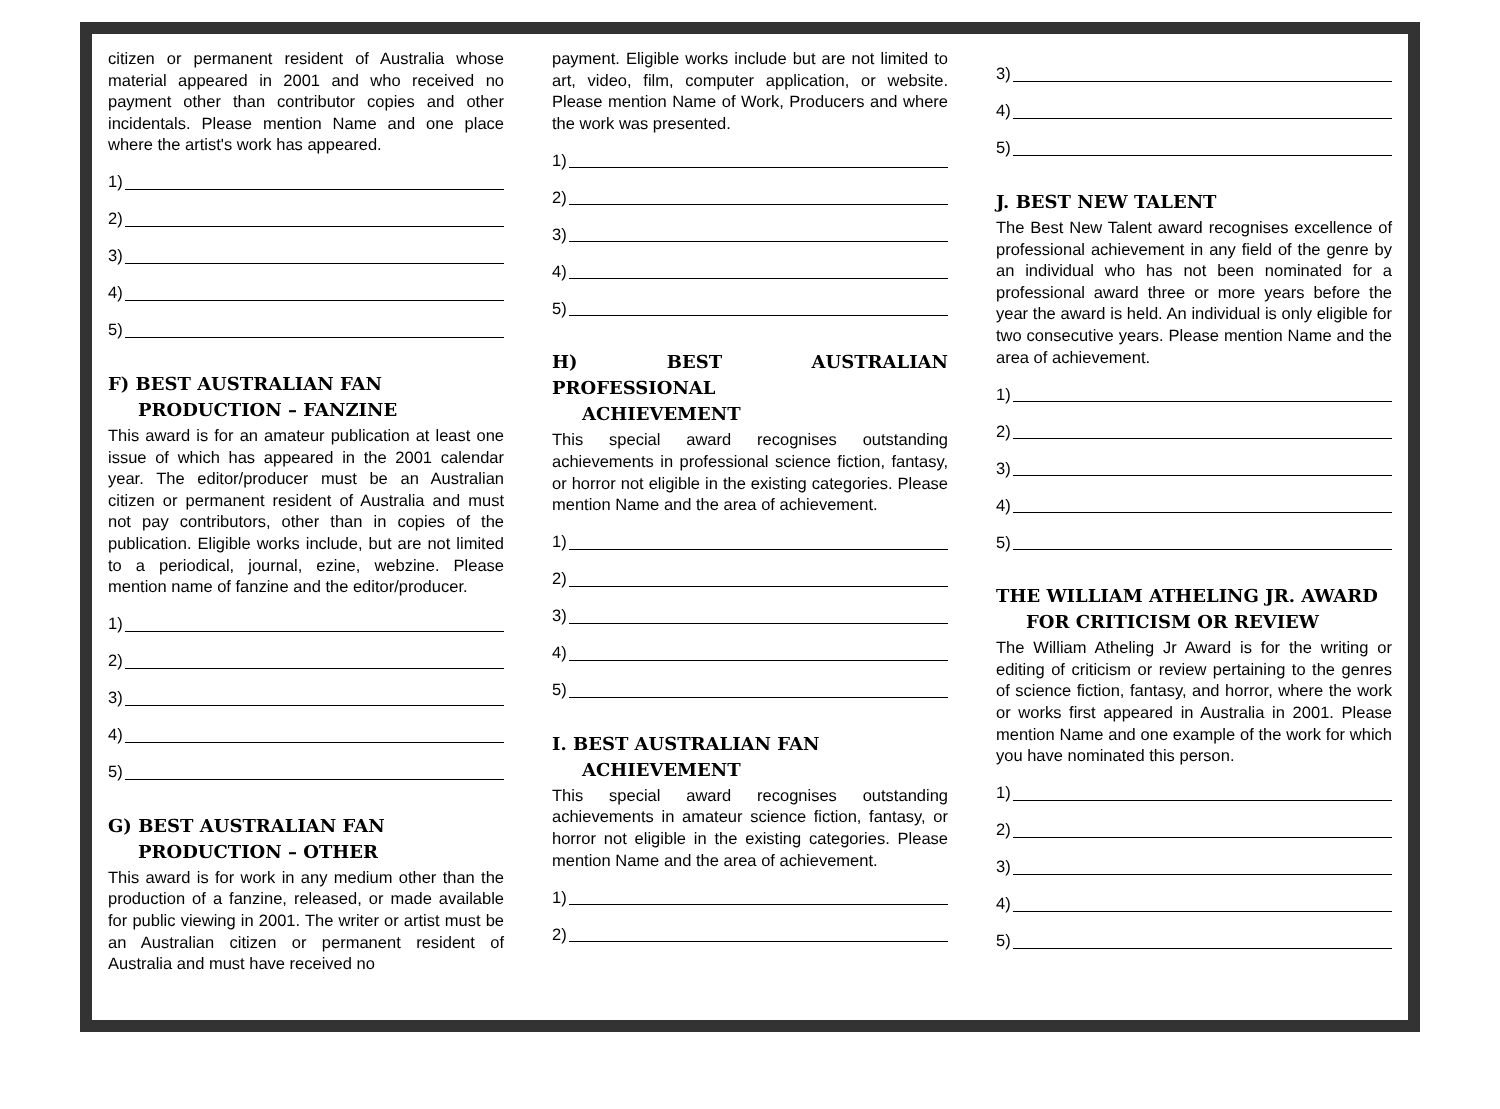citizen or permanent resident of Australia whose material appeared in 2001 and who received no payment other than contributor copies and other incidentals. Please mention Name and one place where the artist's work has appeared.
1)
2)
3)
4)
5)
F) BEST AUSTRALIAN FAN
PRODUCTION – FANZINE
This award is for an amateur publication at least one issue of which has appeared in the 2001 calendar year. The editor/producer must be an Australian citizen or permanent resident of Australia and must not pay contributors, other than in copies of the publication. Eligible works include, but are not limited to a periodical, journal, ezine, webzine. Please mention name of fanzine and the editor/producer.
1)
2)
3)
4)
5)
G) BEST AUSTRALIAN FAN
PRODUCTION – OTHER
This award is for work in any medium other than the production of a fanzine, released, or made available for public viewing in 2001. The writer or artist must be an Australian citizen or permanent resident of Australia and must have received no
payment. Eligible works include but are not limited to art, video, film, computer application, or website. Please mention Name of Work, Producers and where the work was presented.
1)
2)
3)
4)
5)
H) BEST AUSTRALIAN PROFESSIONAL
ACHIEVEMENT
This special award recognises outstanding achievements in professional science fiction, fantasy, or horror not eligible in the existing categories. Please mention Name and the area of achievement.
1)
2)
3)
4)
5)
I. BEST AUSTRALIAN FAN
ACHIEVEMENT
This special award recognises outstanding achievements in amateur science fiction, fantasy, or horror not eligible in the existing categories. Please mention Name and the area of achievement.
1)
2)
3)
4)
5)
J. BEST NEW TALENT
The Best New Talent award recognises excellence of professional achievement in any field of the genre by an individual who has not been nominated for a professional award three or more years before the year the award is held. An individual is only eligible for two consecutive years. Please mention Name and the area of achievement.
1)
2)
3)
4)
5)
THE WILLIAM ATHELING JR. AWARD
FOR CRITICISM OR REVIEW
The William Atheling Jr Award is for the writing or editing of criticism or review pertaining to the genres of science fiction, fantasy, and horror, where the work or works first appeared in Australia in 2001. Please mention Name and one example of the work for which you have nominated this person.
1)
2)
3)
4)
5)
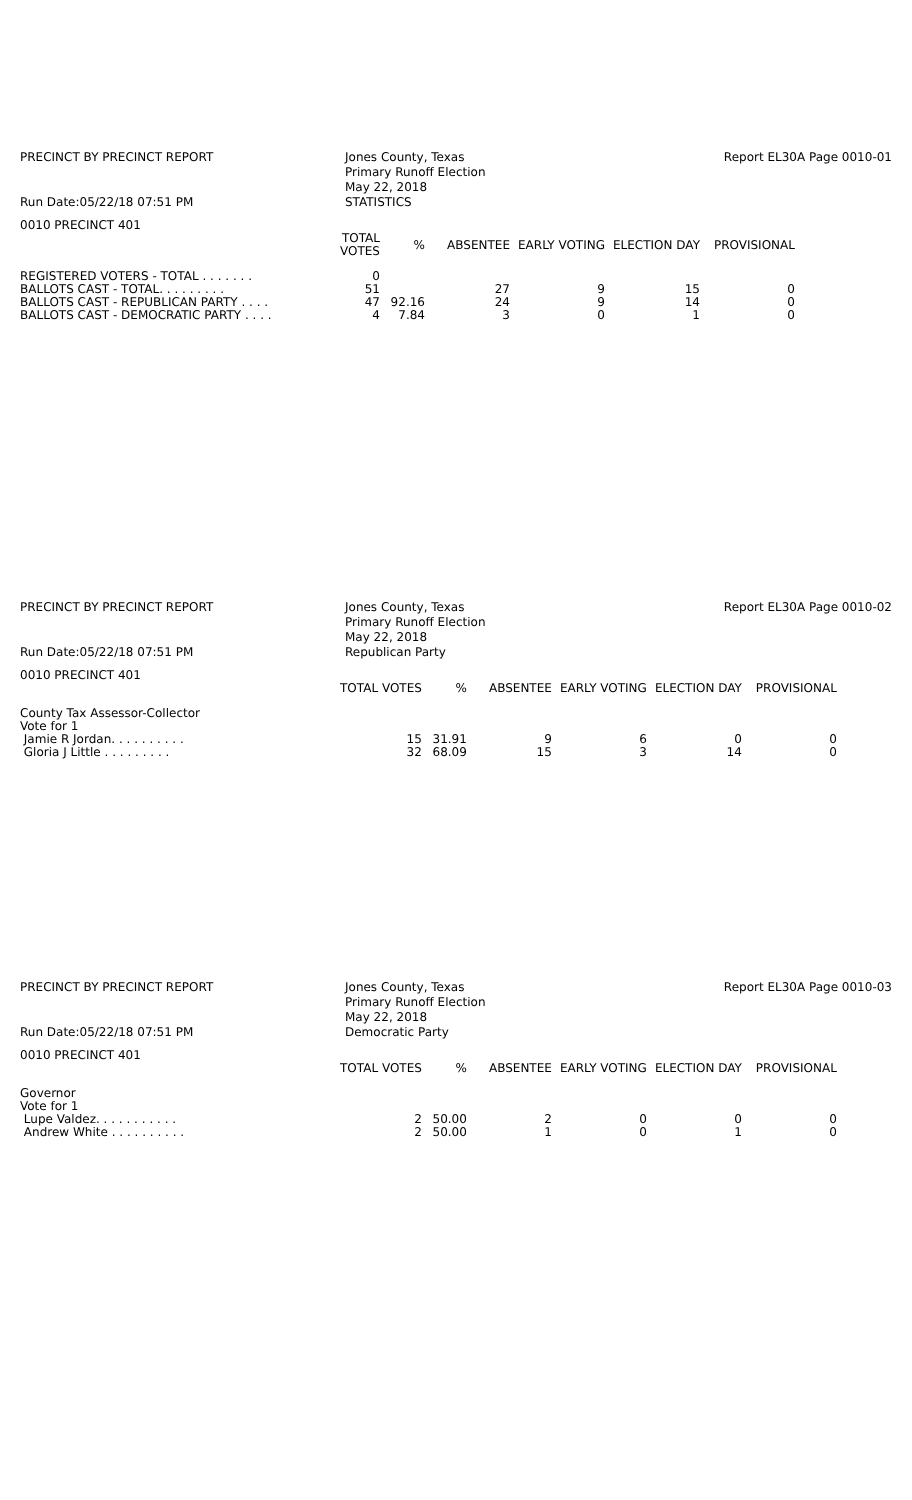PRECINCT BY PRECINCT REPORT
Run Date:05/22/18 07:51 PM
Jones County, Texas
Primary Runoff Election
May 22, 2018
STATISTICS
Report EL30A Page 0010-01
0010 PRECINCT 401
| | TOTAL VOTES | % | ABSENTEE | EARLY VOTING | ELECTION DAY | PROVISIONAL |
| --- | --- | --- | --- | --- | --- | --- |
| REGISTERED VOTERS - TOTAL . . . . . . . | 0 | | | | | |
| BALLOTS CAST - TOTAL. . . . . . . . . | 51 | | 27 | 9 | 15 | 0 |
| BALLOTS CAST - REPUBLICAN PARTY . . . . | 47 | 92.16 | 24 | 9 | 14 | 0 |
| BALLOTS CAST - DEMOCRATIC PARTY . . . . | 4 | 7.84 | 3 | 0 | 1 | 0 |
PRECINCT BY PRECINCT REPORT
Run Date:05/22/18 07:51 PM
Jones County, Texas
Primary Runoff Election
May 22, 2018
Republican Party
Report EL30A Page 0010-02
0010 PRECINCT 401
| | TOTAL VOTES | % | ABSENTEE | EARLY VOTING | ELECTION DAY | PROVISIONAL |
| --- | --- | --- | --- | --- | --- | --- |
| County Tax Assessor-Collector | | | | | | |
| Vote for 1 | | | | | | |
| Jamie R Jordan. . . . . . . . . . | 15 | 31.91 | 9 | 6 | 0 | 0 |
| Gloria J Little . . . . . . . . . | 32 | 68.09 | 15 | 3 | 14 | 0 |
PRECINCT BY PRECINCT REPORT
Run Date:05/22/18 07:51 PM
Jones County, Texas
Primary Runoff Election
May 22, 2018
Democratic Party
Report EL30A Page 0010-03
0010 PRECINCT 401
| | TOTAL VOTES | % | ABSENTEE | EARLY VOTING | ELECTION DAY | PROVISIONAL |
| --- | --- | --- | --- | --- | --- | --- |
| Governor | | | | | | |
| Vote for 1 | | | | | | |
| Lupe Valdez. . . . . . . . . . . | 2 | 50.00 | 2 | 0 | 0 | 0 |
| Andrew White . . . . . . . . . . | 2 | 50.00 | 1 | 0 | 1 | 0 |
○ ○ ○ ○ ○ ○ ○
TASK DIRECTIONS: Repeat, with no pictures, each line from the beginning of the data through the line containing "PRODUCTION – FANZINE", inclusive.

EXERCISE OUTPUT:
citizen or permanent resident of Australia whose material appeared in 2001 and who received no payment other than contributor copies and other incidentals. Please mention Name and one place where the artist's work has appeared.
1)
2)
3)
4)
5)
F) BEST AUSTRALIAN FAN
PRODUCTION – FANZINE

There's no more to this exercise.